The All In One SEO plugin has patched a set of severe vulnerabilities that were discovered by the Jetpack Scan team two weeks ago. Version 184.108.40.206, released December 8, includes fixes for a SQL Injection vulnerability and a Privilege Escalation bug.
Marc Montpas, the researcher who discovered the vulnerabilities, explained how they could be exploited:
If exploited, the SQL Injection vulnerability could grant attackers access to privileged information from the affected site’s database (e.g., usernames and hashed passwords).
The Privilege Escalation bug we discovered may grant bad actors access to protected REST API endpoints they shouldn’t have access to. This could ultimately enable users with low-privileged accounts, like subscribers, to perform remote code execution on affected sites.
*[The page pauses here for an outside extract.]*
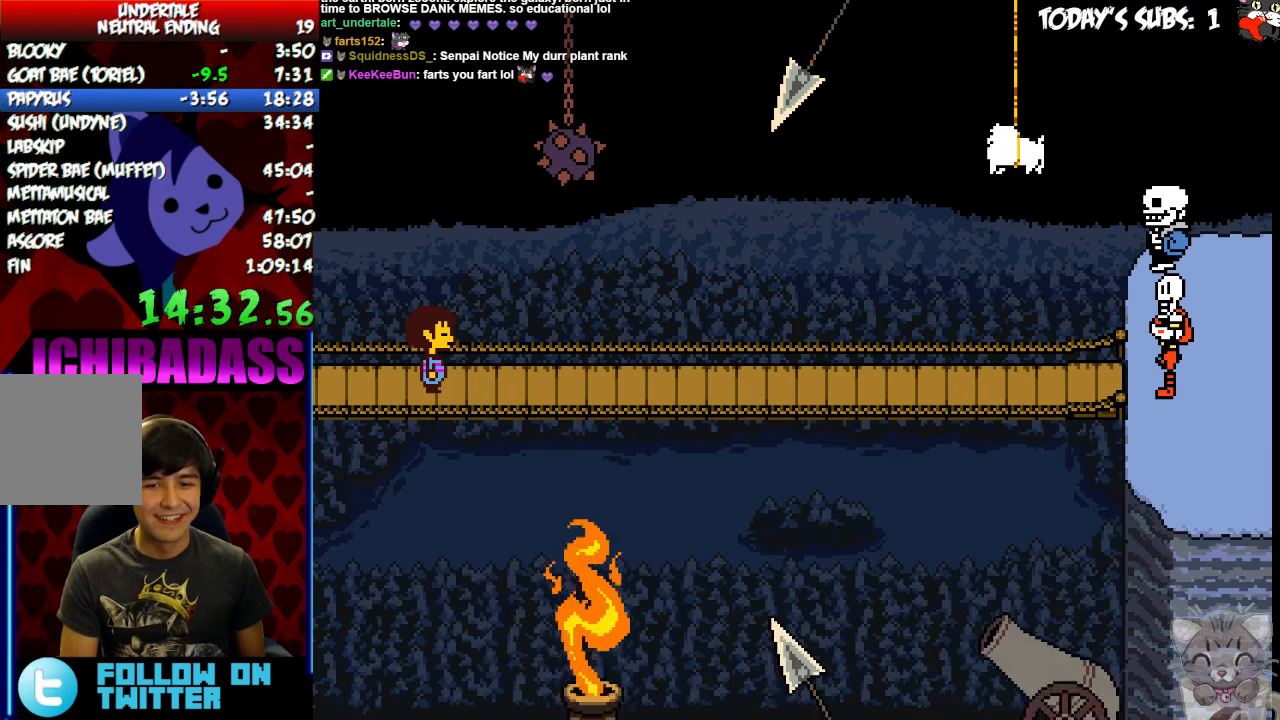
{"keys": [], "events": [[33, "z", "down"], [67, "x", "down"], [67, "z", "up"], [100, "x", "up"], [133, "return", "down"], [133, "shift", "down"], [167, "return", "up"], [167, "shift", "up"], [233, "z", "down"], [267, "x", "down"], [300, "z", "up"], [333, "x", "up"]]}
The Common Vulnerability Scoring System (CVSS) gave the vulnerabilities High and Critical scores for exploitability.
Montpas explained that All In One SEO failed to secure the plugin’s REST API endpoints, allowing users with low-privileged accounts (such as subscribers) to bypass the privilege checks and gain access to every endpoint the plugin registers. This includes a particularly sensitive htaccess endpoint, which is capable rewriting a site’s .htaccess file with arbitrary content. Montpas said an attacker could abuse this feature to hide .htaccess backdoors and execute malicious code on the server.
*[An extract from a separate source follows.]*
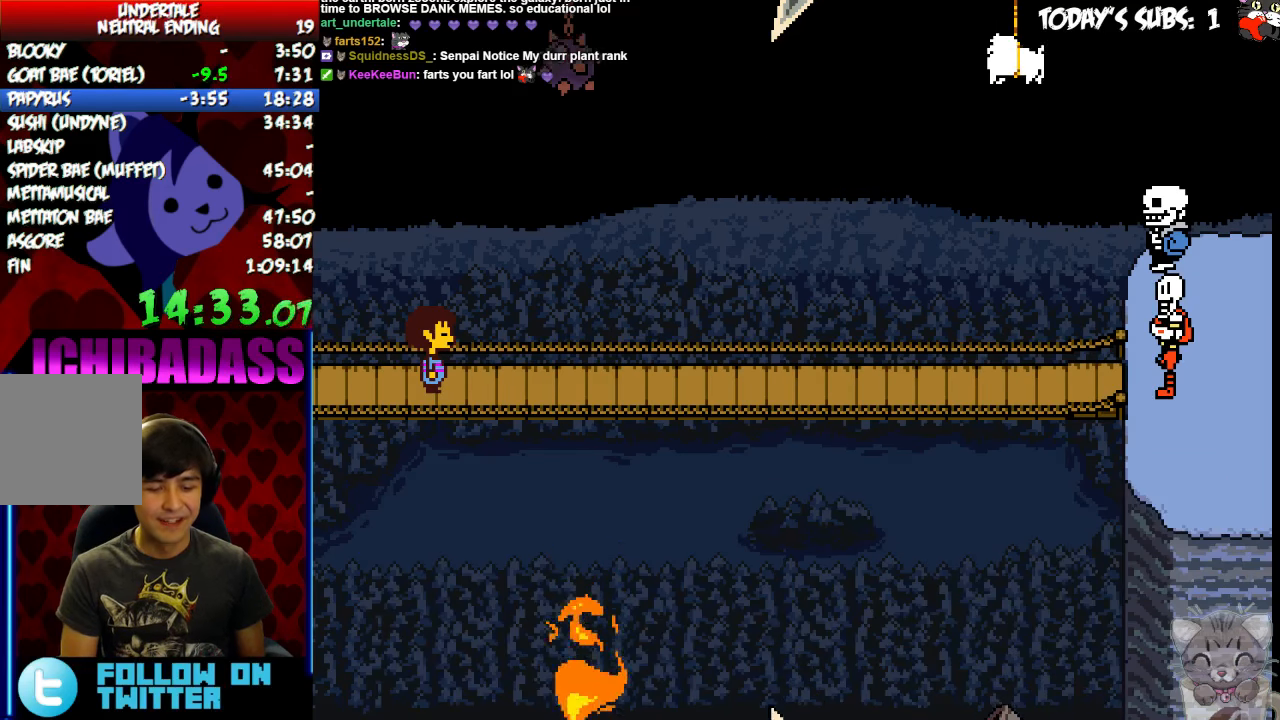
{"keys": ["return"], "events": [[400, "z", "down"], [467, "x", "down"], [500, "return", "down"], [500, "x", "up"], [500, "z", "up"]]}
All in One SEO is active on more than 3 million WordPress sites, and every version of the plugin between 4.0.0 and 220.127.116.11 is affected and vulnerable. Users with automatic updates enabled for minor releases should already have the patch since it was released six days ago. For those who are updating manually, the Jetpack Scan team recommends users within the affected range update to the latest version as soon as possible.